Raphael looked at Magnus, surprised. Magnus wiggled his eyebrows. “Didn’t know that, vampire?” he said. “I would have thought you would have figured it out by now; you’ve been alive long enough.”

“Perhaps.” Raphael sat back on his heels. “But I have never had much business with warlocks.”

Magnus gave him a look, a look that said: We both know that isn’t true. Raphael looked away.

“Too bad,” Magnus said. “If Sebastian had done his research, he would have known I can’t do magic in this realm. There’s no need for this.” He rattled his chains like Marley’s ghost.

“So this is where Sebastian’s been hiding all this time,” Luke said. “This is why we couldn’t track him. This is his base of operations.”

“Or,” said Raphael, “this is just some place he has abandoned us to die and rot.”
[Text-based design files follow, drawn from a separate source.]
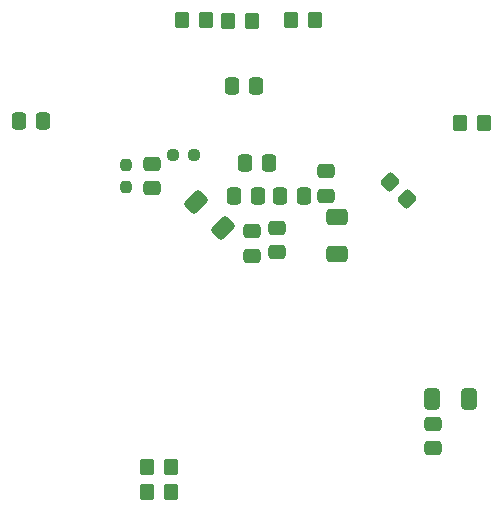
<source format=gbr>
%TF.GenerationSoftware,KiCad,Pcbnew,9.0.3*%
%TF.CreationDate,2026-02-24T03:06:21-05:00*%
%TF.ProjectId,ShamanLink_Rev1,5368616d-616e-44c6-996e-6b5f52657631,rev?*%
%TF.SameCoordinates,Original*%
%TF.FileFunction,Paste,Bot*%
%TF.FilePolarity,Positive*%
%FSLAX46Y46*%
G04 Gerber Fmt 4.6, Leading zero omitted, Abs format (unit mm)*
G04 Created by KiCad (PCBNEW 9.0.3) date 2026-02-24 03:06:21*
%MOMM*%
%LPD*%
G01*
G04 APERTURE LIST*
G04 Aperture macros list*
%AMRoundRect*
0 Rectangle with rounded corners*
0 $1 Rounding radius*
0 $2 $3 $4 $5 $6 $7 $8 $9 X,Y pos of 4 corners*
0 Add a 4 corners polygon primitive as box body*
4,1,4,$2,$3,$4,$5,$6,$7,$8,$9,$2,$3,0*
0 Add four circle primitives for the rounded corners*
1,1,$1+$1,$2,$3*
1,1,$1+$1,$4,$5*
1,1,$1+$1,$6,$7*
1,1,$1+$1,$8,$9*
0 Add four rect primitives between the rounded corners*
20,1,$1+$1,$2,$3,$4,$5,0*
20,1,$1+$1,$4,$5,$6,$7,0*
20,1,$1+$1,$6,$7,$8,$9,0*
20,1,$1+$1,$8,$9,$2,$3,0*%
G04 Aperture macros list end*
%ADD10RoundRect,0.250000X0.565685X0.070711X0.070711X0.565685X-0.565685X-0.070711X-0.070711X-0.565685X0*%
%ADD11RoundRect,0.250000X0.350000X0.450000X-0.350000X0.450000X-0.350000X-0.450000X0.350000X-0.450000X0*%
%ADD12RoundRect,0.250000X-0.475000X0.337500X-0.475000X-0.337500X0.475000X-0.337500X0.475000X0.337500X0*%
%ADD13RoundRect,0.250000X0.751301X0.167938X0.167938X0.751301X-0.751301X-0.167938X-0.167938X-0.751301X0*%
%ADD14RoundRect,0.250000X-0.350000X-0.450000X0.350000X-0.450000X0.350000X0.450000X-0.350000X0.450000X0*%
%ADD15RoundRect,0.250000X0.475000X-0.337500X0.475000X0.337500X-0.475000X0.337500X-0.475000X-0.337500X0*%
%ADD16RoundRect,0.237500X0.237500X-0.250000X0.237500X0.250000X-0.237500X0.250000X-0.237500X-0.250000X0*%
%ADD17RoundRect,0.250000X0.337500X0.475000X-0.337500X0.475000X-0.337500X-0.475000X0.337500X-0.475000X0*%
%ADD18RoundRect,0.250000X-0.650000X0.412500X-0.650000X-0.412500X0.650000X-0.412500X0.650000X0.412500X0*%
%ADD19RoundRect,0.250000X-0.412500X-0.650000X0.412500X-0.650000X0.412500X0.650000X-0.412500X0.650000X0*%
%ADD20RoundRect,0.250000X-0.337500X-0.475000X0.337500X-0.475000X0.337500X0.475000X-0.337500X0.475000X0*%
%ADD21RoundRect,0.237500X-0.250000X-0.237500X0.250000X-0.237500X0.250000X0.237500X-0.250000X0.237500X0*%
G04 APERTURE END LIST*
D10*
%TO.C,R38*%
X118807107Y-92107107D03*
X117392893Y-90692893D03*
%TD*%
D11*
%TO.C,R1*%
X98800000Y-114800000D03*
X96800000Y-114800000D03*
%TD*%
%TO.C,R2*%
X98800000Y-116900000D03*
X96800000Y-116900000D03*
%TD*%
D12*
%TO.C,C29*%
X107800000Y-94562500D03*
X107800000Y-96637500D03*
%TD*%
%TO.C,C23*%
X121000000Y-111162500D03*
X121000000Y-113237500D03*
%TD*%
D13*
%TO.C,C6*%
X103204854Y-94604854D03*
X100995146Y-92395146D03*
%TD*%
D11*
%TO.C,R27*%
X125300000Y-85700000D03*
X123300000Y-85700000D03*
%TD*%
D14*
%TO.C,R16*%
X109000000Y-77000000D03*
X111000000Y-77000000D03*
%TD*%
D15*
%TO.C,C7*%
X112000000Y-91875000D03*
X112000000Y-89800000D03*
%TD*%
D16*
%TO.C,FB1*%
X95000000Y-91112500D03*
X95000000Y-89287500D03*
%TD*%
D17*
%TO.C,C35*%
X106237500Y-91900000D03*
X104162500Y-91900000D03*
%TD*%
D12*
%TO.C,C30*%
X105700000Y-94862500D03*
X105700000Y-96937500D03*
%TD*%
D18*
%TO.C,C8*%
X112900000Y-93637500D03*
X112900000Y-96762500D03*
%TD*%
D19*
%TO.C,C20*%
X120937500Y-109100000D03*
X124062500Y-109100000D03*
%TD*%
D17*
%TO.C,C5*%
X110137500Y-91900000D03*
X108062500Y-91900000D03*
%TD*%
D15*
%TO.C,C14*%
X97200000Y-91237500D03*
X97200000Y-89162500D03*
%TD*%
D17*
%TO.C,C32*%
X107137500Y-89100000D03*
X105062500Y-89100000D03*
%TD*%
D20*
%TO.C,C13*%
X103962500Y-82600000D03*
X106037500Y-82600000D03*
%TD*%
%TO.C,C26*%
X85962500Y-85500000D03*
X88037500Y-85500000D03*
%TD*%
D21*
%TO.C,FB5*%
X98987500Y-88400000D03*
X100812500Y-88400000D03*
%TD*%
D11*
%TO.C,R31*%
X105700000Y-77100000D03*
X103700000Y-77100000D03*
%TD*%
D14*
%TO.C,R32*%
X99800000Y-77000000D03*
X101800000Y-77000000D03*
%TD*%
M02*

</source>
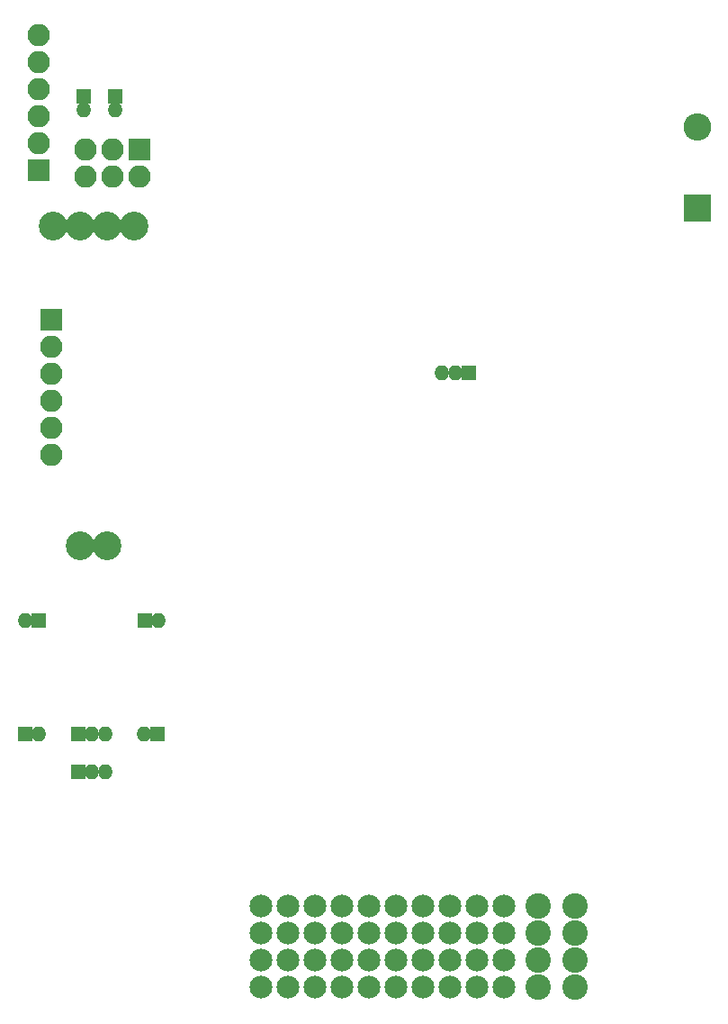
<source format=gbr>
G04 #@! TF.FileFunction,Soldermask,Bot*
%FSLAX46Y46*%
G04 Gerber Fmt 4.6, Leading zero omitted, Abs format (unit mm)*
G04 Created by KiCad (PCBNEW 4.0.2-stable) date 07.03.2018 18:51:45*
%MOMM*%
G01*
G04 APERTURE LIST*
%ADD10C,0.100000*%
%ADD11C,2.700000*%
%ADD12R,2.100000X2.100000*%
%ADD13O,2.100000X2.100000*%
%ADD14R,2.600000X2.600000*%
%ADD15O,2.600000X2.600000*%
%ADD16R,1.400000X1.400000*%
%ADD17O,1.400000X1.400000*%
%ADD18C,2.150000*%
%ADD19C,2.400000*%
G04 APERTURE END LIST*
D10*
D11*
X64420000Y-111500000D03*
X66960000Y-111500000D03*
X61880000Y-81500000D03*
X64420000Y-81500000D03*
X66960000Y-81500000D03*
X69500000Y-81500000D03*
D12*
X61750000Y-90250000D03*
D13*
X61750000Y-92790000D03*
X61750000Y-95330000D03*
X61750000Y-97870000D03*
X61750000Y-100410000D03*
X61750000Y-102950000D03*
D14*
X122500000Y-79750000D03*
D15*
X122500000Y-72130000D03*
D16*
X64750000Y-69250000D03*
D17*
X64750000Y-70520000D03*
D16*
X67750000Y-69250000D03*
D17*
X67750000Y-70520000D03*
D16*
X71750000Y-129250000D03*
D17*
X70480000Y-129250000D03*
D16*
X59250000Y-129250000D03*
D17*
X60520000Y-129250000D03*
D16*
X70500000Y-118500000D03*
D17*
X71770000Y-118500000D03*
D16*
X60500000Y-118500000D03*
D17*
X59230000Y-118500000D03*
D16*
X101000000Y-95250000D03*
D17*
X99730000Y-95250000D03*
X98460000Y-95250000D03*
D12*
X60500000Y-76250000D03*
D13*
X60500000Y-73710000D03*
X60500000Y-71170000D03*
X60500000Y-68630000D03*
X60500000Y-66090000D03*
X60500000Y-63550000D03*
D12*
X70000000Y-74250000D03*
D13*
X70000000Y-76790000D03*
X67460000Y-74250000D03*
X67460000Y-76790000D03*
X64920000Y-74250000D03*
X64920000Y-76790000D03*
D16*
X64250000Y-129250000D03*
D17*
X65520000Y-129250000D03*
X66790000Y-129250000D03*
D16*
X64250000Y-132750000D03*
D17*
X65520000Y-132750000D03*
X66790000Y-132750000D03*
D18*
X81460000Y-145360000D03*
D19*
X107520000Y-145360000D03*
X107520000Y-147900000D03*
X107520000Y-150440000D03*
X107520000Y-152980000D03*
X111020000Y-145360000D03*
X111020000Y-147900000D03*
X111020000Y-150440000D03*
X111020000Y-152980000D03*
D18*
X84000000Y-145360000D03*
X86540000Y-145360000D03*
X89080000Y-145360000D03*
X91620000Y-145360000D03*
X94160000Y-145360000D03*
X96700000Y-145360000D03*
X99240000Y-145360000D03*
X101780000Y-145360000D03*
X104320000Y-145360000D03*
X81460000Y-147900000D03*
X84000000Y-147900000D03*
X86540000Y-147900000D03*
X89080000Y-147900000D03*
X91620000Y-147900000D03*
X94160000Y-147900000D03*
X96700000Y-147900000D03*
X99240000Y-147900000D03*
X101780000Y-147900000D03*
X104320000Y-147900000D03*
X81460000Y-150440000D03*
X84000000Y-150440000D03*
X86540000Y-150440000D03*
X89080000Y-150440000D03*
X91620000Y-150440000D03*
X94160000Y-150440000D03*
X96700000Y-150440000D03*
X99240000Y-150440000D03*
X101780000Y-150440000D03*
X104320000Y-150440000D03*
X81460000Y-152980000D03*
X84000000Y-152980000D03*
X86540000Y-152980000D03*
X89080000Y-152980000D03*
X91620000Y-152980000D03*
X94160000Y-152980000D03*
X96700000Y-152980000D03*
X99240000Y-152980000D03*
X101780000Y-152980000D03*
X104320000Y-152980000D03*
M02*

</source>
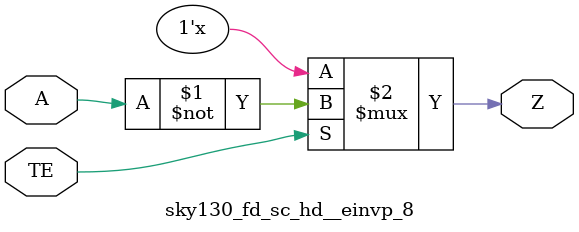
<source format=v>
/*
 * Copyright 2020 The SkyWater PDK Authors
 *
 * Licensed under the Apache License, Version 2.0 (the "License");
 * you may not use this file except in compliance with the License.
 * You may obtain a copy of the License at
 *
 *     https://www.apache.org/licenses/LICENSE-2.0
 *
 * Unless required by applicable law or agreed to in writing, software
 * distributed under the License is distributed on an "AS IS" BASIS,
 * WITHOUT WARRANTIES OR CONDITIONS OF ANY KIND, either express or implied.
 * See the License for the specific language governing permissions and
 * limitations under the License.
 *
 * SPDX-License-Identifier: Apache-2.0
*/


`ifndef SKY130_FD_SC_HD__EINVP_8_FUNCTIONAL_V
`define SKY130_FD_SC_HD__EINVP_8_FUNCTIONAL_V

/**
 * einvp: Tri-state inverter, positive enable.
 *
 * Verilog simulation functional model.
 */

`timescale 1ns / 1ps
`default_nettype none

`celldefine
module sky130_fd_sc_hd__einvp_8 (
    Z ,
    A ,
    TE
);

    // Module ports
    output Z ;
    input  A ;
    input  TE;

    //     Name     Output  Other arguments
    notif1 notif10 (Z     , A, TE          );

endmodule
`endcelldefine

`default_nettype wire
`endif  // SKY130_FD_SC_HD__EINVP_8_FUNCTIONAL_V

</source>
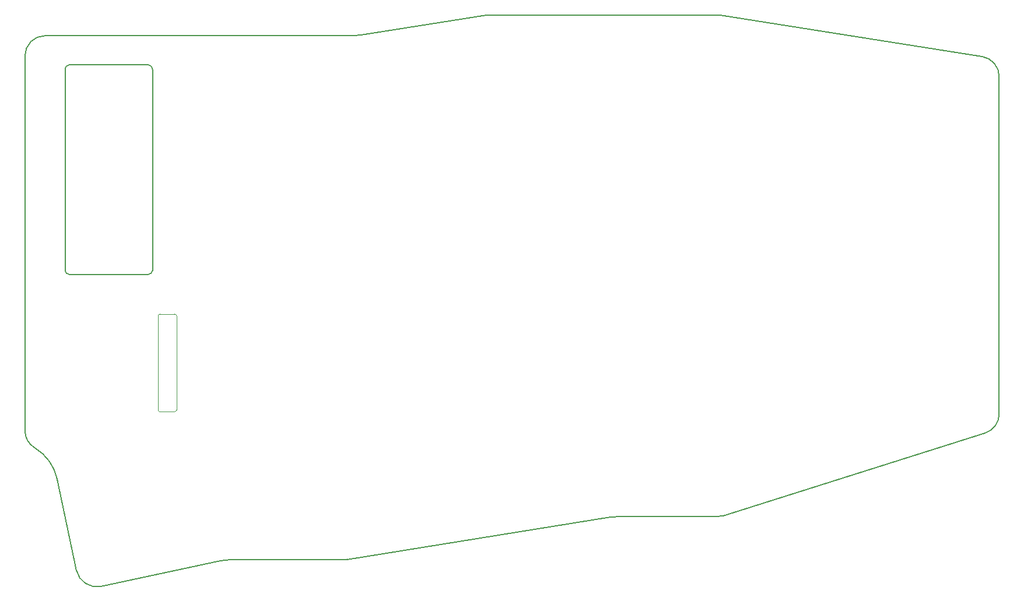
<source format=gbr>
%TF.GenerationSoftware,KiCad,Pcbnew,7.0.5-0*%
%TF.CreationDate,2023-10-17T19:27:59+10:30*%
%TF.ProjectId,Rolio,526f6c69-6f2e-46b6-9963-61645f706362,rev?*%
%TF.SameCoordinates,Original*%
%TF.FileFunction,Profile,NP*%
%FSLAX46Y46*%
G04 Gerber Fmt 4.6, Leading zero omitted, Abs format (unit mm)*
G04 Created by KiCad (PCBNEW 7.0.5-0) date 2023-10-17 19:27:59*
%MOMM*%
%LPD*%
G01*
G04 APERTURE LIST*
%TA.AperFunction,Profile*%
%ADD10C,0.150000*%
%TD*%
%TA.AperFunction,Profile*%
%ADD11C,0.050000*%
%TD*%
G04 APERTURE END LIST*
D10*
X8183000Y-41965000D02*
X8183000Y-71175000D01*
X-10342023Y-94447327D02*
G75*
G03*
X-8903473Y-96980694I2950023J27D01*
G01*
X57077770Y-34104994D02*
G75*
G03*
X56617845Y-34141074I30J-2949806D01*
G01*
X90168779Y-34105000D02*
X57077770Y-34105000D01*
X37262922Y-37105002D02*
G75*
G03*
X38408836Y-37015122I78J7348802D01*
G01*
X8183000Y-41965000D02*
G75*
G03*
X7583000Y-41365000I-600000J0D01*
G01*
X-5666277Y-101504148D02*
X-2841051Y-114795795D01*
X657824Y-117067991D02*
X18076129Y-113365616D01*
X56617845Y-34141074D02*
X38408836Y-37015123D01*
X19604280Y-113205000D02*
X35991063Y-113205000D01*
X131117400Y-43052576D02*
X131117400Y-92017493D01*
X131117422Y-43052576D02*
G75*
G03*
X128627325Y-40138651I-2950022J-24D01*
G01*
X-4517000Y-71175000D02*
X-4517000Y-41965000D01*
X90176250Y-106954991D02*
G75*
G03*
X91063934Y-106818274I-50J2950491D01*
G01*
X129055094Y-94830799D02*
G75*
G03*
X131117400Y-92017493I-887594J2813199D01*
G01*
X129055084Y-94830768D02*
X91063934Y-106818275D01*
X90628703Y-34141080D02*
G75*
G03*
X90168779Y-34105000I-459903J-2913120D01*
G01*
X-3917000Y-41365000D02*
X7583000Y-41365000D01*
X19604280Y-113204999D02*
G75*
G03*
X18076129Y-113365616I20J-7350101D01*
G01*
X-7392000Y-37105000D02*
G75*
G03*
X-10342000Y-40055000I70J-2950070D01*
G01*
X128627325Y-40138650D02*
X90628704Y-34141074D01*
X37262922Y-37105000D02*
X-7392000Y-37105000D01*
X7583000Y-71775000D02*
G75*
G03*
X8183000Y-71175000I0J600000D01*
G01*
X35991063Y-113205004D02*
G75*
G03*
X36457549Y-113167884I-63J2950504D01*
G01*
X74675205Y-107047477D02*
X36457549Y-113167884D01*
X75837469Y-106955004D02*
G75*
G03*
X74675205Y-107047477I-69J-7349396D01*
G01*
X-5666298Y-101504152D02*
G75*
G03*
X-8903473Y-96980694I-6798102J-1444948D01*
G01*
X75837469Y-106955000D02*
X90176250Y-106955000D01*
X-10342000Y-94447327D02*
X-10342000Y-40055000D01*
X-3917000Y-41365000D02*
G75*
G03*
X-4517000Y-41965000I0J-600000D01*
G01*
X-4517000Y-71175000D02*
G75*
G03*
X-3917000Y-71775000I600000J0D01*
G01*
X-2841075Y-114795800D02*
G75*
G03*
X657824Y-117067991I2885575J613400D01*
G01*
X-3917000Y-71775000D02*
X7583000Y-71775000D01*
D11*
%TO.C,RE_1*%
X8983000Y-77840000D02*
X8983000Y-91440000D01*
X9283000Y-91740000D02*
X11383000Y-91740000D01*
X11383000Y-77540000D02*
X9283000Y-77540000D01*
X11683000Y-91440000D02*
X11683000Y-77840000D01*
X9283000Y-77540000D02*
G75*
G03*
X8983000Y-77840000I0J-300000D01*
G01*
X8983000Y-91440000D02*
G75*
G03*
X9283000Y-91740000I300000J0D01*
G01*
X11683000Y-77840000D02*
G75*
G03*
X11383000Y-77540000I-300000J0D01*
G01*
X11383000Y-91740000D02*
G75*
G03*
X11683000Y-91440000I0J300000D01*
G01*
%TD*%
M02*

</source>
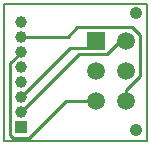
<source format=gbl>
G04 Layer_Physical_Order=2*
G04 Layer_Color=16711680*
%FSLAX25Y25*%
%MOIN*%
G70*
G01*
G75*
%ADD10C,0.01000*%
%ADD11C,0.00500*%
%ADD12C,0.04200*%
%ADD13C,0.05906*%
%ADD14R,0.05906X0.05906*%
%ADD15C,0.03937*%
%ADD16R,0.03937X0.03937*%
D10*
X348097Y130352D02*
Y134055D01*
X352550Y138508D01*
Y152197D01*
X349941Y154805D02*
X352550Y152197D01*
X331865Y154805D02*
X349941D01*
X328560Y151500D02*
X331865Y154805D01*
X313000Y151500D02*
X328560D01*
X327910Y130352D02*
X338097D01*
X315590Y118032D02*
X327910Y130352D01*
X310410Y118032D02*
X315590D01*
X309531Y118910D02*
X310410Y118032D01*
X309531Y118910D02*
Y142937D01*
X313000Y146405D01*
Y146500D01*
X335644Y147899D02*
X338097Y150352D01*
X329399Y147899D02*
X335644D01*
X313000Y131500D02*
X329399Y147899D01*
X346124Y150352D02*
X348097D01*
X341671Y145899D02*
X346124Y150352D01*
X332399Y145899D02*
X341671D01*
X313000Y126500D02*
X332399Y145899D01*
D11*
X307500Y117000D02*
Y162500D01*
Y117000D02*
X355000D01*
Y162500D01*
X307500D02*
X355000D01*
D12*
X351500Y159500D02*
D03*
Y120500D02*
D03*
D13*
X348097Y130352D02*
D03*
X338097D02*
D03*
X348097Y140352D02*
D03*
X338097D02*
D03*
X348097Y150352D02*
D03*
D14*
X338097D02*
D03*
D15*
X313000Y156500D02*
D03*
Y151500D02*
D03*
Y146500D02*
D03*
Y141500D02*
D03*
Y136500D02*
D03*
Y131500D02*
D03*
Y126500D02*
D03*
D16*
Y121500D02*
D03*
M02*

</source>
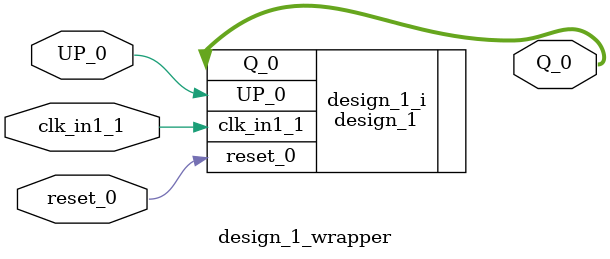
<source format=v>
`timescale 1 ps / 1 ps

module design_1_wrapper
   (Q_0,
    UP_0,
    clk_in1_1,
    reset_0);
  output [3:0]Q_0;
  input UP_0;
  input clk_in1_1;
  input reset_0;

  wire [3:0]Q_0;
  wire UP_0;
  wire clk_in1_1;
  wire reset_0;

  design_1 design_1_i
       (.Q_0(Q_0),
        .UP_0(UP_0),
        .clk_in1_1(clk_in1_1),
        .reset_0(reset_0));
endmodule

</source>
“He wouldn’t bother,” Luke said. “If he wanted us dead, we’d be dead, the three of us. He’s got some larger plan. He always does. I just don’t know why—” He broke off, looking down at his hands, and Magnus remembered him suddenly much younger, flyaway hair and worried looks and his heart on his sleeve.

“He won’t hurt her,” Magnus said. “Jocelyn, I mean.”

“He might,” Raphael said. “He is very crazy.”

“Why wouldn’t he hurt her?” Luke sounded as if he were holding in a fear that threatened to explode. “Because she’s his mother? It doesn’t work that way. Sebastian doesn’t work that way.”

“Not because she’s his mother,” Magnus said. “Because she’s Clary’s mother. She’s leverage. And he won’t give that up easily.”



They had been walking for what seemed like hours now, and Clary was exhausted.

The uneven ground made the walking harder. None of the hills were very high, but they were pathless, and covered in shale and jagged rock. Sometimes there were plains of sticky, tarry pitch to cross, and their feet sank in almost to the ankles, dragging down their steps.